Median follow-up was 5.1 years. Overall, 76% of patients had an unfavorable primary site. Median dose was 50.4GyRBE. At 5 years, LC, PFS, and OS rates were 83%, 78%, and 83%. On univariate analysis, 5-year LC and OS were inferior for favorable versus unfavorable disease sites (67% vs 89%, 67% vs 89%, respectively; p < .05) and 5-year OS was superior in stage 3 versus stage 1-2 disease (91% vs 69%; p = .05), owing to inclusion of nasal ala patients among stage 1. Of 9 recurrences, 7 were in-field, 4 occurring in infants with nasal ala primaries. Recategorizing nasal ala as an unfavorable site resulted in 100% 5-year LC and OS for favorable sites. Six infants experienced late grade 3 toxicity. None developed grade 4 or 5 late toxicity.
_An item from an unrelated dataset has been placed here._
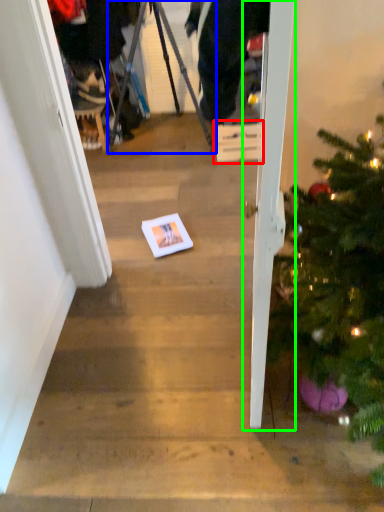
Question: Which is nearer to the cardboard box (highlighted by a red box)? tripod (highlighted by a blue box) or door (highlighted by a green box).

Choices:
 (A) tripod
 (B) door

Answer: (A)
Young age alone may not be an adverse prognostic factor provided infants receive local therapy similar to older children. Consideration should be given to classifying nasal ala primaries as an unfavorable site.
在患有横纹肌肉瘤的婴儿中,年龄较小被认为是一个不利的预后因素,治疗通常会减弱以减少副作用。质子治疗可能会改善这些患者的治疗效果。我们报告了接受质子治疗的患有横纹肌肉瘤的婴儿的治疗结果。
在 2009 年至 2019 年期间,37 名年龄小于 24 个月的非转移性横纹肌肉瘤婴儿接受了质子治疗。使用 Kaplan-Meier 乘积限法估计局部控制率(LC)、无进展生存率(PFS)和总生存率(OS)。对数秩检验用于评估选定预后因素之间的显著性。根据 CTCAEv5.0 分级毒性。
中位随访时间为 5.1 年。总体而言,76%的患者原发部位不良。中位剂量为 50.4GyRBE。5 年时,LC、PFS 和 OS 率分别为 83%、78%和 83%。单因素分析显示,对于疾病部位有利和不利的患者,5 年 LC 和 OS 分别为 67%对 89%(p<0.05)和 67%对 89%(p<0.05);3 期 OS 优于 1-2 期(91%对 69%;p=0.05),这是由于鼻翅患者被归入 1 期。9 例复发中,7 例为瘤床内复发,4 例发生于鼻翅原发肿瘤的婴儿。将鼻翅重新归类为不利部位,可使有利部位的 5 年 LC 和 OS 达到 100%。6 名婴儿发生晚期 3 级毒性。无一例发生 4 级或 5 级晚期毒性。
只要婴儿接受与年龄较大儿童相似的局部治疗,年龄较小本身可能不是一个不利的预后因素。应考虑将鼻翅原发肿瘤归类为不利部位。